◆ EXERCISE OBJECTIVE ◆
Copy every line of the items below word for word, keeping the original spelling, punctuation, and line breaks.

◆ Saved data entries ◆
·····

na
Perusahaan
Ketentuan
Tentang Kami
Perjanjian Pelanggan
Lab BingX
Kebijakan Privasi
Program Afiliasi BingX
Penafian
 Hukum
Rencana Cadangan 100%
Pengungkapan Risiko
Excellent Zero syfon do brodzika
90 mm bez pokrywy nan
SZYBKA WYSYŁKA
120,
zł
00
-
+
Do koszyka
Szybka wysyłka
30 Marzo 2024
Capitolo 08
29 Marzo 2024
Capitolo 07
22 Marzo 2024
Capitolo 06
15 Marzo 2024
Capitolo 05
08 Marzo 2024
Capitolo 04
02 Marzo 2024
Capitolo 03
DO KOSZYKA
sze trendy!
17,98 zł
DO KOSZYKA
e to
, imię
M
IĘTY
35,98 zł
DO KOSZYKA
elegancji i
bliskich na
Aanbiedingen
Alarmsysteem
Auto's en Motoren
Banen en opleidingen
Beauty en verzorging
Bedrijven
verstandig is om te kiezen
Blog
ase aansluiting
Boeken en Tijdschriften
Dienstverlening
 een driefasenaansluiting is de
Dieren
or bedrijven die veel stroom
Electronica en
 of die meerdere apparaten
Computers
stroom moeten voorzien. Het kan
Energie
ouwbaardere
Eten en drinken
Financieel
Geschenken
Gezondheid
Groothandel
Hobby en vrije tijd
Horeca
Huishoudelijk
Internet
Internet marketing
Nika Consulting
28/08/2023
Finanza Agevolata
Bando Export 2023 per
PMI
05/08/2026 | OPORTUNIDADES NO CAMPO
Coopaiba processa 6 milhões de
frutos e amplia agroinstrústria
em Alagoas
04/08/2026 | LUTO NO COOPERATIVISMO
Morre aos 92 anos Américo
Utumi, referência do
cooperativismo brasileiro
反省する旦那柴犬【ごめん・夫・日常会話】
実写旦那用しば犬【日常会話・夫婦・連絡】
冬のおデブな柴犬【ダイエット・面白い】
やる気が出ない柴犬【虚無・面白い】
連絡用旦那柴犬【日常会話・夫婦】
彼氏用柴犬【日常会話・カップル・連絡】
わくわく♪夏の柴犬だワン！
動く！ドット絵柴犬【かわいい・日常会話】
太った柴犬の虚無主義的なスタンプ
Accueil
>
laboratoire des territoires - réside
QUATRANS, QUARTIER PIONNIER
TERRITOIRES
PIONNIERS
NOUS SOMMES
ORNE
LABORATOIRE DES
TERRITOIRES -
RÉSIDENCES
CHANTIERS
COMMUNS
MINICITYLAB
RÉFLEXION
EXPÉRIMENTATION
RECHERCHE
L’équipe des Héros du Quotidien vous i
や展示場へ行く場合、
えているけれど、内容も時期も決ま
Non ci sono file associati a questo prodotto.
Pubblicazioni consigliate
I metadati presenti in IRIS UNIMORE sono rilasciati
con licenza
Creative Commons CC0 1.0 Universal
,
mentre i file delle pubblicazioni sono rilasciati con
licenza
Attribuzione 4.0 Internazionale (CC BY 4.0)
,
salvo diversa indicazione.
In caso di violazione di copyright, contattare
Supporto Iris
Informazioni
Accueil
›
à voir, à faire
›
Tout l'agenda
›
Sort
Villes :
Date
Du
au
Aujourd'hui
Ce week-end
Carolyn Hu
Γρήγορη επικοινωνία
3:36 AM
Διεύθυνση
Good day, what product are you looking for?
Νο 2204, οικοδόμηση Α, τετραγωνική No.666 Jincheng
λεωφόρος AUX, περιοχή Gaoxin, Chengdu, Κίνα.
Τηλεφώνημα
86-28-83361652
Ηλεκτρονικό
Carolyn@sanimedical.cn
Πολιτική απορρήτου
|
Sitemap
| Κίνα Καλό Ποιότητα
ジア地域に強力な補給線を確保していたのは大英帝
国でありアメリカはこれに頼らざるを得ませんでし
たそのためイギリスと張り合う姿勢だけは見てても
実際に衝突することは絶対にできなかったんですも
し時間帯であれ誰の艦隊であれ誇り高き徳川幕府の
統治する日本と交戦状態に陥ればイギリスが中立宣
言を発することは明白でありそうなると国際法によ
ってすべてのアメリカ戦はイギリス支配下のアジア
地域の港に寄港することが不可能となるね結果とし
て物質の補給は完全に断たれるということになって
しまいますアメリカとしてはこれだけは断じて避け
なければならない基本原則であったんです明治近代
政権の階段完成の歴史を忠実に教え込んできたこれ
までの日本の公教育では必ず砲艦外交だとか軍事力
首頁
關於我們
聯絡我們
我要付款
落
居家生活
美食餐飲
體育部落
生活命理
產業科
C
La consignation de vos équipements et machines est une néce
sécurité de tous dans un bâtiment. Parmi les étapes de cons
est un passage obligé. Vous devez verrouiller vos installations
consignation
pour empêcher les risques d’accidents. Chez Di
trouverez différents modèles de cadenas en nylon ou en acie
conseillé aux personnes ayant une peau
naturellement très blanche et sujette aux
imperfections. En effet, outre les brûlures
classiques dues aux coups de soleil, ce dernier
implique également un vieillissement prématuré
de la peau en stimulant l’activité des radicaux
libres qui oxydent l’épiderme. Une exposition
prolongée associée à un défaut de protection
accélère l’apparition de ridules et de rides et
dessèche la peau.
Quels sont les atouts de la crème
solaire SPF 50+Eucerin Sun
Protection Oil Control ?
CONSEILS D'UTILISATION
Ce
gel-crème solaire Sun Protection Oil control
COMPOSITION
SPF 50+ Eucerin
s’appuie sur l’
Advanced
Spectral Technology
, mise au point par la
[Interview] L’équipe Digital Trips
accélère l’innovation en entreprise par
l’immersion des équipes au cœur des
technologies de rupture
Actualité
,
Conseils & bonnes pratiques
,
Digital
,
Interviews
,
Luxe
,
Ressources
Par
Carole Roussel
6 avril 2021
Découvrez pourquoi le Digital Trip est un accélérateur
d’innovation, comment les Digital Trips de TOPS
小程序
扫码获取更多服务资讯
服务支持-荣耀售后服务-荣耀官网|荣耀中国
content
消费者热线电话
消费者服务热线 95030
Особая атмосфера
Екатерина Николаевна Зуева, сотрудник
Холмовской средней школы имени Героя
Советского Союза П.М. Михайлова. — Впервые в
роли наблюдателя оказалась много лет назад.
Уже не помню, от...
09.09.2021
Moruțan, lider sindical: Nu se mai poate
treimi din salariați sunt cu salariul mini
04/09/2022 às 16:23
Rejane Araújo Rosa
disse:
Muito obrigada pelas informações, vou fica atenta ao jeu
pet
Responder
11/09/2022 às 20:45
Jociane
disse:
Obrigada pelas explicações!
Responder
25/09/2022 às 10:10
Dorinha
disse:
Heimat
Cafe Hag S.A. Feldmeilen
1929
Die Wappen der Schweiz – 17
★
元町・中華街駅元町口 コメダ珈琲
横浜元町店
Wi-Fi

·····

◆ TASK ANSWER ◆
na
Perusahaan
Ketentuan
Tentang Kami
Perjanjian Pelanggan
Lab BingX
Kebijakan Privasi
Program Afiliasi BingX
Penafian
 Hukum
Rencana Cadangan 100%
Pengungkapan Risiko
Excellent Zero syfon do brodzika
90 mm bez pokrywy nan
SZYBKA WYSYŁKA
120,
zł
00
-
+
Do koszyka
Szybka wysyłka
30 Marzo 2024
Capitolo 08
29 Marzo 2024
Capitolo 07
22 Marzo 2024
Capitolo 06
15 Marzo 2024
Capitolo 05
08 Marzo 2024
Capitolo 04
02 Marzo 2024
Capitolo 03
DO KOSZYKA
sze trendy!
17,98 zł
DO KOSZYKA
e to
, imię
M
IĘTY
35,98 zł
DO KOSZYKA
elegancji i
bliskich na
Aanbiedingen
Alarmsysteem
Auto's en Motoren
Banen en opleidingen
Beauty en verzorging
Bedrijven
verstandig is om te kiezen
Blog
ase aansluiting
Boeken en Tijdschriften
Dienstverlening
 een driefasenaansluiting is de
Dieren
or bedrijven die veel stroom
Electronica en
 of die meerdere apparaten
Computers
stroom moeten voorzien. Het kan
Energie
ouwbaardere
Eten en drinken
Financieel
Geschenken
Gezondheid
Groothandel
Hobby en vrije tijd
Horeca
Huishoudelijk
Internet
Internet marketing
Nika Consulting
28/08/2023
Finanza Agevolata
Bando Export 2023 per
PMI
05/08/2026 | OPORTUNIDADES NO CAMPO
Coopaiba processa 6 milhões de
frutos e amplia agroinstrústria
em Alagoas
04/08/2026 | LUTO NO COOPERATIVISMO
Morre aos 92 anos Américo
Utumi, referência do
cooperativismo brasileiro
反省する旦那柴犬【ごめん・夫・日常会話】
実写旦那用しば犬【日常会話・夫婦・連絡】
冬のおデブな柴犬【ダイエット・面白い】
やる気が出ない柴犬【虚無・面白い】
連絡用旦那柴犬【日常会話・夫婦】
彼氏用柴犬【日常会話・カップル・連絡】
わくわく♪夏の柴犬だワン！
動く！ドット絵柴犬【かわいい・日常会話】
太った柴犬の虚無主義的なスタンプ
Accueil
>
laboratoire des territoires - réside
QUATRANS, QUARTIER PIONNIER
TERRITOIRES
PIONNIERS
NOUS SOMMES
ORNE
LABORATOIRE DES
TERRITOIRES -
RÉSIDENCES
CHANTIERS
COMMUNS
MINICITYLAB
RÉFLEXION
EXPÉRIMENTATION
RECHERCHE
L’équipe des Héros du Quotidien vous i
や展示場へ行く場合、
えているけれど、内容も時期も決ま
Non ci sono file associati a questo prodotto.
Pubblicazioni consigliate
I metadati presenti in IRIS UNIMORE sono rilasciati
con licenza
Creative Commons CC0 1.0 Universal
,
mentre i file delle pubblicazioni sono rilasciati con
licenza
Attribuzione 4.0 Internazionale (CC BY 4.0)
,
salvo diversa indicazione.
In caso di violazione di copyright, contattare
Supporto Iris
Informazioni
Accueil
›
à voir, à faire
›
Tout l'agenda
›
Sort
Villes :
Date
Du
au
Aujourd'hui
Ce week-end
Carolyn Hu
Γρήγορη επικοινωνία
3:36 AM
Διεύθυνση
Good day, what product are you looking for?
Νο 2204, οικοδόμηση Α, τετραγωνική No.666 Jincheng
λεωφόρος AUX, περιοχή Gaoxin, Chengdu, Κίνα.
Τηλεφώνημα
86-28-83361652
Ηλεκτρονικό
Carolyn@sanimedical.cn
Πολιτική απορρήτου
|
Sitemap
| Κίνα Καλό Ποιότητα
ジア地域に強力な補給線を確保していたのは大英帝
国でありアメリカはこれに頼らざるを得ませんでし
たそのためイギリスと張り合う姿勢だけは見てても
実際に衝突することは絶対にできなかったんですも
し時間帯であれ誰の艦隊であれ誇り高き徳川幕府の
統治する日本と交戦状態に陥ればイギリスが中立宣
言を発することは明白でありそうなると国際法によ
ってすべてのアメリカ戦はイギリス支配下のアジア
地域の港に寄港することが不可能となるね結果とし
て物質の補給は完全に断たれるということになって
しまいますアメリカとしてはこれだけは断じて避け
なければならない基本原則であったんです明治近代
政権の階段完成の歴史を忠実に教え込んできたこれ
までの日本の公教育では必ず砲艦外交だとか軍事力
首頁
關於我們
聯絡我們
我要付款
落
居家生活
美食餐飲
體育部落
生活命理
產業科
C
La consignation de vos équipements et machines est une néce
sécurité de tous dans un bâtiment. Parmi les étapes de cons
est un passage obligé. Vous devez verrouiller vos installations
consignation
pour empêcher les risques d’accidents. Chez Di
trouverez différents modèles de cadenas en nylon ou en acie
conseillé aux personnes ayant une peau
naturellement très blanche et sujette aux
imperfections. En effet, outre les brûlures
classiques dues aux coups de soleil, ce dernier
implique également un vieillissement prématuré
de la peau en stimulant l’activité des radicaux
libres qui oxydent l’épiderme. Une exposition
prolongée associée à un défaut de protection
accélère l’apparition de ridules et de rides et
dessèche la peau.
Quels sont les atouts de la crème
solaire SPF 50+Eucerin Sun
Protection Oil Control ?
CONSEILS D'UTILISATION
Ce
gel-crème solaire Sun Protection Oil control
COMPOSITION
SPF 50+ Eucerin
s’appuie sur l’
Advanced
Spectral Technology
, mise au point par la
[Interview] L’équipe Digital Trips
accélère l’innovation en entreprise par
l’immersion des équipes au cœur des
technologies de rupture
Actualité
,
Conseils & bonnes pratiques
,
Digital
,
Interviews
,
Luxe
,
Ressources
Par
Carole Roussel
6 avril 2021
Découvrez pourquoi le Digital Trip est un accélérateur
d’innovation, comment les Digital Trips de TOPS
小程序
扫码获取更多服务资讯
服务支持-荣耀售后服务-荣耀官网|荣耀中国
content
消费者热线电话
消费者服务热线 95030
Особая атмосфера
Екатерина Николаевна Зуева, сотрудник
Холмовской средней школы имени Героя
Советского Союза П.М. Михайлова. — Впервые в
роли наблюдателя оказалась много лет назад.
Уже не помню, от...
09.09.2021
Moruțan, lider sindical: Nu se mai poate
treimi din salariați sunt cu salariul mini
04/09/2022 às 16:23
Rejane Araújo Rosa
disse:
Muito obrigada pelas informações, vou fica atenta ao jeu
pet
Responder
11/09/2022 às 20:45
Jociane
disse:
Obrigada pelas explicações!
Responder
25/09/2022 às 10:10
Dorinha
disse:
Heimat
Cafe Hag S.A. Feldmeilen
1929
Die Wappen der Schweiz – 17
★
元町・中華街駅元町口 コメダ珈琲
横浜元町店
Wi-Fi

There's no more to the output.